■ Directive 1
What places where a person can get a pet does the piece on educating the younger generations mention? List each one.
■ Directive 2
Can you summarize the piece on educating the younger generations in two sentences?
■ Directive 3
Repeat word for word the part of the piece on educating the younger generations that begins at the words "The results communicate"; stop after "validate these results.".

[[ Extract provided, beginning ]]

Educating the Younger Generations
A recent survey, conducted by Best Friends Animal Society, the Utah sanctuary that's one of the leaders in the no-kill movement shed an important and fascinating light on pet owner attitudes toward sources of pets. The study focused on people 18 to 34 years of age and although details of the size and scope of the study are not available, the results are that nearly half—46 percent—of these young people found shelter animals less desirable than animals purchased from breeders or pet stores. This misconception needs to be addressed now.
The results communicate that the pro-shelter/pro-adoption message is being lost on young people. The survey also uncovered a misconception among young adults, nearly 40 percent of whom don't believe shelter animals are at risk. This report comes as a surprise to many in the industry and hopefully further studies will be conducted to validate these results.
As Francis Battista, vice chairman at Best Friends states, "In the last decade, animal rescue and animal rescue organizations have become so prominent, people have been bumping into them and (you) would have thought their experience and their concept of the market would have been different. I would have thought this age bracket would have been pretty heavily exposed to animals for adoption."
Although more than half of those surveyed did recognize that animals from breed rescues have the same problems, including behavior and health problems, that shelter animals are supposed to have it is clear that the animal welfare industry must continue fighting that "damaged goods" canard. Another issue is that younger people may not realize that just about any breed is available through shelters or breed-specific rescues.

[[ Extract provided, end ]]
[[ Record excerpts, beginning ]]

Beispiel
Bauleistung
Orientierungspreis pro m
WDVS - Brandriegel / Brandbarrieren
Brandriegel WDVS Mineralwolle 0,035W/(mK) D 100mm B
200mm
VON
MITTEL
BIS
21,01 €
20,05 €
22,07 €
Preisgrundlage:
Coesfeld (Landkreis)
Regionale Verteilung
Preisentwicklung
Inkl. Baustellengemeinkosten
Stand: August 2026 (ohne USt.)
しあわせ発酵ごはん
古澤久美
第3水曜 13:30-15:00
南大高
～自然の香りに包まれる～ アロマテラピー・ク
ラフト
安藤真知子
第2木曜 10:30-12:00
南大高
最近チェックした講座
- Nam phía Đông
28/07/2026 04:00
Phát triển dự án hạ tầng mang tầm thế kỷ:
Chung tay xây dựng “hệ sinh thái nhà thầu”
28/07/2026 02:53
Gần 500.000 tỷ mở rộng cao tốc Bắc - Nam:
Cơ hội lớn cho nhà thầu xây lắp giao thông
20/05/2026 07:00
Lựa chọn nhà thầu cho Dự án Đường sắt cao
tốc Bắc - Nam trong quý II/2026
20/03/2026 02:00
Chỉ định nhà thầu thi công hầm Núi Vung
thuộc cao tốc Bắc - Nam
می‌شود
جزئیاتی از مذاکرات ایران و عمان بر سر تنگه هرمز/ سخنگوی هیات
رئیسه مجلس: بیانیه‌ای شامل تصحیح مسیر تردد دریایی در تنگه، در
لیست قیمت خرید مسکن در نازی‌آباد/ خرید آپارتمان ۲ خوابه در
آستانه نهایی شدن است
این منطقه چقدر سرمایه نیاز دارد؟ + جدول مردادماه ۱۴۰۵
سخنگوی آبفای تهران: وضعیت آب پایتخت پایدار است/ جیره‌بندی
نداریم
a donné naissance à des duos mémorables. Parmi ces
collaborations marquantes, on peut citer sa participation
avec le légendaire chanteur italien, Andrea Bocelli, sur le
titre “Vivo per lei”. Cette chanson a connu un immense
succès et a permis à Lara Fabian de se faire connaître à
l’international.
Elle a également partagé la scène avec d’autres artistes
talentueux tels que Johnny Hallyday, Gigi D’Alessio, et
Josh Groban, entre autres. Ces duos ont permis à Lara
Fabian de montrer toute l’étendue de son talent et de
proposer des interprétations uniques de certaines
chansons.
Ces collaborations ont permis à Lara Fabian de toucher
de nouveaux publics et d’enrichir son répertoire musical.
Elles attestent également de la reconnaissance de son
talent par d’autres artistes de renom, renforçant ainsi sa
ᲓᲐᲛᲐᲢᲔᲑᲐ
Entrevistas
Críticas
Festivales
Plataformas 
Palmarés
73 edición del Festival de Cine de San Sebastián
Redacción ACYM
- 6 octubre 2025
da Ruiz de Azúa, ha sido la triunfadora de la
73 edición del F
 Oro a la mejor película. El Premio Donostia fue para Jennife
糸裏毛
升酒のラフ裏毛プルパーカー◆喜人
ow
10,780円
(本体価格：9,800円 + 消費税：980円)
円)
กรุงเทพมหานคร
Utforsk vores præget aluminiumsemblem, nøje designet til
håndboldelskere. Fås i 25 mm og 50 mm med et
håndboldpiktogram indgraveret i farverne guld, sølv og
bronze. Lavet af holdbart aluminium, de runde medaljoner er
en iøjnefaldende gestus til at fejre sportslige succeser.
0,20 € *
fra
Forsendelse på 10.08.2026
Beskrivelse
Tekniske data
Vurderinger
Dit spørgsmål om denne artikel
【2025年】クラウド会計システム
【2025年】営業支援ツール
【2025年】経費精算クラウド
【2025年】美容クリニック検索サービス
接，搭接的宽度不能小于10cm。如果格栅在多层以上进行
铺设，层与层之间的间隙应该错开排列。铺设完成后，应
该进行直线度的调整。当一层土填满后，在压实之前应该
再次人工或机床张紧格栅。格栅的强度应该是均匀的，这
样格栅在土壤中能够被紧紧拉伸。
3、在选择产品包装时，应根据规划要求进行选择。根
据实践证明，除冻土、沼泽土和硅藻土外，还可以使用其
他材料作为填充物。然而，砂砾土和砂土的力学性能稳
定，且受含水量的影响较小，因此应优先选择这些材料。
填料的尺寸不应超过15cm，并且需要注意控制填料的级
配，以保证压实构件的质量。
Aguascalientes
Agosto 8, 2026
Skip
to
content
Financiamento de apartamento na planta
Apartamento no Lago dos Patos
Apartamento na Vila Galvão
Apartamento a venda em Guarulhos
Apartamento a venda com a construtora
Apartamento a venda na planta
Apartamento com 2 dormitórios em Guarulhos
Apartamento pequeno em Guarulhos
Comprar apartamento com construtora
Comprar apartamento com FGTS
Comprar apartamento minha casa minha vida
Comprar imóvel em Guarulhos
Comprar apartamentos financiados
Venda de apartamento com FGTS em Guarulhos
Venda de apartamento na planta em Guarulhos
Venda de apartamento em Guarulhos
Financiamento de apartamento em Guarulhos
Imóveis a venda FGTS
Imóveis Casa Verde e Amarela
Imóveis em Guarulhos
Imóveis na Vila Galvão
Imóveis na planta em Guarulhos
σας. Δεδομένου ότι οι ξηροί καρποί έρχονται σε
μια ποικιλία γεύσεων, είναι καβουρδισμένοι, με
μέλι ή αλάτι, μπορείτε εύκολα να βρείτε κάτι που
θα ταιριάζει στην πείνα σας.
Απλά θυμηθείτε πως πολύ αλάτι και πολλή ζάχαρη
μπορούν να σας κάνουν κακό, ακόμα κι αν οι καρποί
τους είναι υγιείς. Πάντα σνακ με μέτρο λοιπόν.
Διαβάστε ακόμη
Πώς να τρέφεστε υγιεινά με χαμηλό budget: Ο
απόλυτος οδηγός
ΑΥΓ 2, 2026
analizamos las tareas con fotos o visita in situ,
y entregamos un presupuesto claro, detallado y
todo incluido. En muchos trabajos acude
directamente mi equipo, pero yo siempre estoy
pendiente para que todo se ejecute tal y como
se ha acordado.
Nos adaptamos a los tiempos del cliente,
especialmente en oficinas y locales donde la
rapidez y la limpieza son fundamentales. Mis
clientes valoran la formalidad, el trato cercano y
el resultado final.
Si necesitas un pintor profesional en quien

[[ Record excerpts, end ]]

■ Exercise response 1
- Breeders
- Pet stores
- Shelters
- Breed rescues (also called breed-specific rescues)
- Animal rescue organizations

■ Exercise response 2
A Best Friends Animal Society survey of people aged 18 to 34 found that 46 percent saw shelter animals as less desirable than animals from breeders or pet stores, and nearly 40 percent did not believe shelter animals are at risk. The results show the pro-shelter, pro-adoption message is being lost on young people, and the animal welfare industry must keep fighting the "damaged goods" canard, since younger people may not realize that almost any breed is available through shelters or breed-specific rescues.

■ Exercise response 3
The results communicate that the pro-shelter/pro-adoption message is being lost on young people. The survey also uncovered a misconception among young adults, nearly 40 percent of whom don't believe shelter animals are at risk. This report comes as a surprise to many in the industry and hopefully further studies will be conducted to validate these results.